Token liquidity is a worry. AGT is down 83% from its May 2025 peak and only trades about $115,000 a day. One big sell order could tank the price. Workers who save up tokens for months could watch their earnings vanish in an afternoon. To be fair, most small-cap tokens have the same problem.
User reliance creates a chicken-and-egg bind. AI firms want big, solid datasets, which needs lots of active workers. Workers want steady pay, which needs lots of AI firms posting jobs. Alaya claims 3.6 million users and 327,000 daily tasks, but how many of those people are truly labeling data versus just playing quizzes for tokens is hard to say.
New users face a steep climb. You need to know about NFTs, two different tokens, and a bidding system just to get going. Most normal people have no clue how any of that works. That keeps Alaya boxed into the Web3 crowd when it really needs the whole world to show up and label data.
Regulators are a wild card. Paying people in tokens sits in a legal gray zone in many countries. If the SEC or other bodies decide that ALA or AGT are securities, Alaya would have to follow rules that could change how it works from top to bottom.
Competition is intense. Scale AI raised $1.3 billion and counts the U.S. Department of Defense among its clients. Labelbox has enterprise-grade tools and deep integrations with major cloud providers. Alaya's blockchain approach is different, but being different does not win contracts. Execution, reliability, and enterprise support matter more to most AI companies than decentralization as a selling point.
Conclusion
Alaya AI is trying to do something that most Web3 projects only talk about: build a product where the blockchain part actually solves a real problem. The combination of transparent data provenance, paid community contribution, and decentralized governance tackles specific pain points in data quality and contributor compensation that centralized platforms have not fixed. The Open Data Platform launch and Binance MVB selection in late 2024 suggest the project has momentum beyond just another crypto whitepaper.

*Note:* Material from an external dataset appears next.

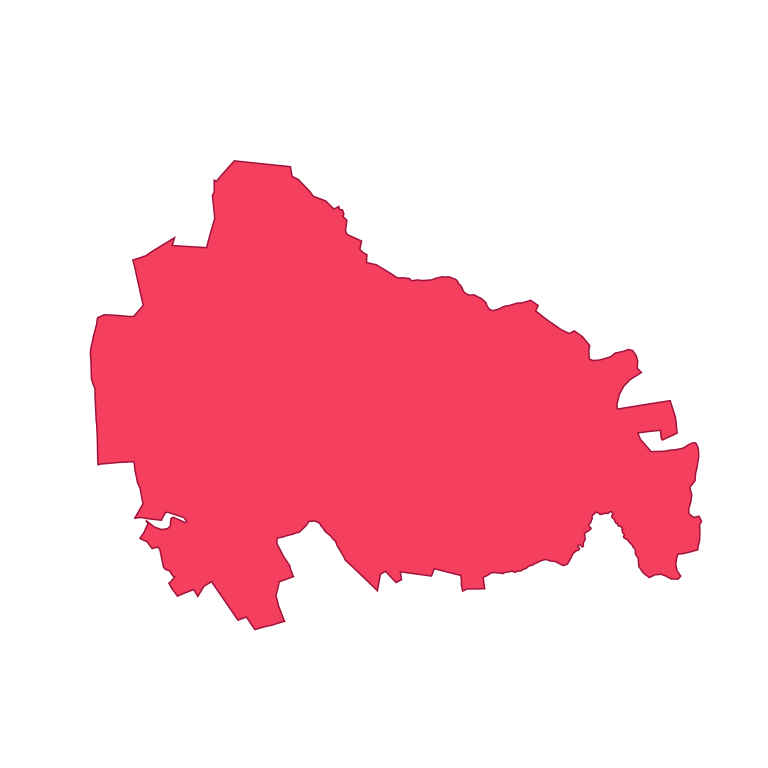 outline of Ixtacomitán, Chiapas, Mexico, rotated 79°
{"feature_id": "50627088B13512547734143", "entity_name": "Ixtacomitán", "entity_type": "district", "adm_level": 2, "iso_a3": "MEX", "parent_name": "Mexico", "parent_adm1": "Chiapas", "projection": "natural_earth1", "projection_center": [-93.084, 17.427], "detail": "fine", "context": "isolated", "style": "filled", "palette": "rose", "viewbox_px": 768, "rotation_deg": 79, "n_neighbors": 0, "source": "geoboundaries", "source_scale": "gbopen_adm2", "svg_char_len": 6153}
<svg xmlns="http://www.w3.org/2000/svg" viewBox="0 0 768 768"><g transform="rotate(79 384 384)"><path d="M573.9,100.1L574.1,105.4L569.7,109.3L564.9,108.7L558.6,105.5L551.5,103.0L543.9,103.6L538.4,97.2L530.7,95.0L526.1,92.8L522.1,91.4L515.3,88.8L513.3,88.6L510.0,88.0L507.2,87.9L504.7,88.2L502.0,89.0L501.2,89.6L500.7,91.5L501.0,93.2L501.4,95.7L502.0,97.5L503.7,101.5L504.0,103.3L504.2,105.4L504.1,110.8L503.5,116.0L503.5,121.8L501.3,134.7L487.1,142.9L480.5,144.2L481.1,133.6L482.2,121.4L490.3,122.2L492.1,121.5L488.2,105.6L483.0,105.2L477.7,104.6L472.0,104.3L454.9,106.3L454.7,113.0L454.4,119.9L454.4,123.2L454.2,125.7L453.2,157.6L453.1,159.7L452.9,159.7L448.5,159.3L439.4,155.1L432.0,149.2L426.6,141.3L421.8,129.1L416.8,132.4L409.9,130.6L404.2,131.0L398.6,133.6L396.7,137.4L397.6,142.7L397.8,151.4L400.5,156.0L401.2,162.6L401.6,168.6L400.7,174.8L398.5,177.7L390.0,176.5L385.5,174.7L375.6,180.1L368.2,187.0L369.8,192.5L364.6,199.6L352.4,211.5L341.3,221.1L336.4,217.7L329.7,224.2L330.1,226.0L330.7,232.6L330.6,234.2L330.0,237.6L330.3,239.7L330.3,241.1L330.7,244.4L330.9,246.4L330.7,250.8L331.0,252.5L331.9,255.5L332.2,257.0L332.7,260.5L332.7,262.2L332.4,263.9L331.4,265.5L330.2,266.5L328.7,267.3L325.9,268.2L324.0,268.3L323.2,268.7L321.5,270.0L320.4,270.7L318.2,272.6L316.7,274.9L315.0,276.8L313.9,278.1L313.5,279.7L313.2,282.8L312.6,284.0L311.6,285.5L310.6,286.5L310.1,287.3L307.8,288.3L305.6,288.9L304.1,289.1L303.3,289.4L301.6,290.2L299.9,291.6L298.2,291.9L295.8,293.0L294.7,294.2L293.5,295.9L293.0,297.4L291.9,298.2L291.0,300.8L290.9,303.2L289.9,306.1L290.1,313.3L290.7,315.6L290.9,317.6L290.7,319.4L289.8,326.5L288.3,331.0L288.2,333.8L287.8,337.2L286.9,338.2L285.7,338.5L284.9,339.9L284.5,341.8L283.6,344.2L283.1,347.2L282.3,350.7L277.4,355.6L265.5,368.8L261.4,378.0L253.8,376.1L251.5,379.0L247.2,382.1L239.4,378.7L230.1,391.8L225.8,392.5L216.3,389.2L212.0,392.2L209.5,391.0L207.0,391.2L205.3,391.5L204.2,394.3L201.1,394.5L202.7,399.7L193.1,406.5L186.1,417.8L181.3,419.8L166.9,429.1L162.6,434.6L152.9,434.4L136.4,488.4L147.0,502.4L153.1,509.9L151.5,511.8L163.5,514.1L165.9,516.4L189.1,518.5L203.2,525.8L216.3,532.2L207.7,565.5L200.4,561.7L209.3,585.6L212.8,593.7L212.9,595.5L213.4,598.4L214.4,606.9L221.7,606.3L226.7,606.3L260.9,605.4L269.4,616.2L269.9,617.2L269.1,621.3L265.6,633.4L262.6,645.5L263.6,649.3L264.0,651.8L264.8,652.8L270.8,654.8L280.2,659.4L282.1,660.3L288.1,662.7L289.7,663.6L295.1,665.7L299.1,666.6L304.4,667.1L322.8,670.2L328.3,669.7L333.5,668.6L340.4,669.9L356.7,672.3L358.6,672.5L364.8,673.5L368.5,673.7L382.8,675.8L401.1,679.0L403.1,679.4L408.8,680.1L408.5,677.7L410.4,659.3L412.5,644.4L415.6,644.4L421.8,644.9L428.5,644.8L433.6,644.8L440.1,643.3L447.9,643.5L455.6,643.4L462.2,649.1L468.6,654.7L468.3,654.3L468.4,649.5L469.7,645.0L470.4,643.9L470.8,642.6L475.3,628.4L473.8,627.5L468.6,623.2L468.6,620.7L476.8,606.1L481.3,603.8L482.0,605.7L474.6,616.3L475.3,618.7L479.2,620.0L480.4,620.2L482.7,620.9L484.7,624.3L484.4,630.2L480.6,636.7L472.5,643.7L476.2,642.4L476.6,642.6L479.4,644.9L483.7,647.7L484.4,648.3L484.8,648.9L488.9,653.0L490.5,651.2L493.6,646.7L499.1,644.1L501.3,643.0L501.0,638.9L500.7,637.1L503.9,635.6L521.6,635.4L524.0,634.2L526.7,630.0L531.9,628.1L533.3,626.2L533.6,626.4L536.2,629.8L537.9,631.7L538.4,633.2L544.1,631.3L552.9,627.2L552.4,625.5L551.0,618.8L549.5,610.0L557.0,607.3L548.2,599.3L545.1,591.0L588.0,572.4L586.5,563.5L600.4,557.7L599.5,547.2L599.4,540.8L598.1,529.1L598.0,526.8L597.3,527.1L582.0,529.8L570.6,530.4L566.8,528.3L558.2,524.5L555.8,509.5L553.1,510.4L552.3,510.2L547.5,511.3L544.7,511.1L533.5,515.7L520.2,519.5L515.5,518.5L515.0,518.2L514.9,517.8L514.9,512.3L514.3,508.2L514.0,501.8L513.4,498.7L513.4,495.7L509.9,490.1L507.2,486.4L504.6,483.9L505.3,477.7L508.6,473.6L510.8,473.1L512.7,472.1L514.5,471.0L516.8,470.3L518.9,468.8L523.5,465.0L525.7,464.1L527.9,462.5L529.7,461.4L532.6,461.1L535.1,460.4L537.8,459.3L546.8,456.2L550.1,455.4L550.4,454.9L563.0,445.8L585.7,429.9L570.0,423.8L568.2,418.3L581.2,410.0L579.4,404.1L571.5,403.8L581.6,374.0L574.9,370.0L586.5,345.3L590.2,345.2L595.9,346.4L602.3,346.3L601.0,341.5L602.7,333.1L604.2,324.1L599.9,324.1L592.6,323.4L591.6,318.8L590.0,315.4L590.0,312.0L592.0,305.6L592.8,303.6L592.1,301.6L592.1,298.9L592.3,296.5L591.9,295.0L592.6,293.1L593.8,291.8L593.7,290.7L593.2,289.0L593.6,285.4L593.0,283.8L592.2,282.4L592.4,280.7L592.2,279.8L591.5,278.6L590.7,277.3L590.2,275.9L590.2,274.0L590.0,272.2L589.2,270.8L588.9,269.0L587.3,262.9L587.1,260.1L587.6,257.2L588.8,256.0L589.3,254.3L589.9,253.3L590.3,251.4L591.4,249.1L594.7,245.1L595.9,243.5L596.4,242.7L596.2,240.5L595.9,239.0L595.4,238.0L593.0,235.7L591.1,234.4L590.0,233.2L588.8,232.5L587.7,231.8L586.8,230.8L585.9,230.1L585.6,228.9L584.9,228.5L584.4,227.0L584.5,226.0L584.4,225.2L583.8,224.1L583.3,223.6L582.9,223.4L582.0,223.7L580.7,224.9L579.7,224.4L579.3,224.0L579.2,222.6L579.9,221.7L581.2,221.1L581.7,220.5L581.5,219.4L580.7,219.1L578.8,218.8L576.3,217.6L575.8,216.5L574.6,216.1L573.2,215.9L572.0,216.1L570.1,215.6L568.8,215.9L567.3,211.6L566.1,209.0L565.5,208.4L564.4,208.5L563.6,209.4L562.8,210.0L562.1,210.1L561.4,209.6L558.9,207.1L557.4,206.4L556.3,205.5L555.5,205.2L554.2,205.2L553.2,204.9L552.4,204.1L551.7,202.5L550.5,200.6L550.5,199.3L552.4,197.4L553.4,196.7L553.4,193.8L553.1,192.8L553.2,191.2L553.6,190.0L553.7,188.7L553.2,187.6L552.5,186.9L552.7,185.4L553.6,184.4L555.5,184.5L555.9,184.1L556.8,185.6L557.3,185.7L559.1,185.4L560.7,183.7L561.8,183.7L564.2,183.2L565.0,182.5L565.1,181.9L566.0,181.5L567.1,181.5L568.2,180.8L568.7,179.5L569.8,178.2L570.2,177.6L572.0,177.6L572.1,178.3L574.9,178.1L576.1,177.8L577.7,176.8L579.0,177.5L579.8,178.1L580.8,177.7L582.4,176.1L583.0,175.0L584.1,174.1L586.2,173.5L587.6,172.3L589.6,171.1L591.2,170.9L592.6,169.9L594.7,168.9L596.2,169.2L597.5,169.5L599.2,169.5L600.9,168.9L602.3,168.3L603.3,167.7L611.7,168.7L619.0,165.6L624.6,160.5L624.2,158.5L623.0,155.0L623.6,148.5L626.1,144.3L630.2,139.2L631.6,132.4L629.2,129.4L623.2,131.9L616.9,132.1L610.2,129.7L607.1,127.9L607.6,122.5L607.2,114.4L606.6,107.6L603.9,106.9L597.6,104.0L589.5,102.1L582.4,101.1L579.7,98.6L577.0,99.1L573.9,100.1Z" fill="#f43f5e" stroke="#9f1239" stroke-width="1.5"/></g></svg>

But momentum and delivery are different things. The token market remains small, the user base needs to grow substantially to attract major AI companies, and the platform competes against incumbents that already have enterprise relationships and deep pockets. For contributors interested in earning crypto while doing meaningful AI training work, Alaya is worth exploring. For AI companies evaluating data labeling partners, the platform is interesting but unproven at enterprise scale.
Can Alaya AI prove that decentralized, community-driven data labeling matches the quality and speed that enterprise AI companies demand? The project has bet everything on the answer being yes. Two years from now, we will know if that bet paid off.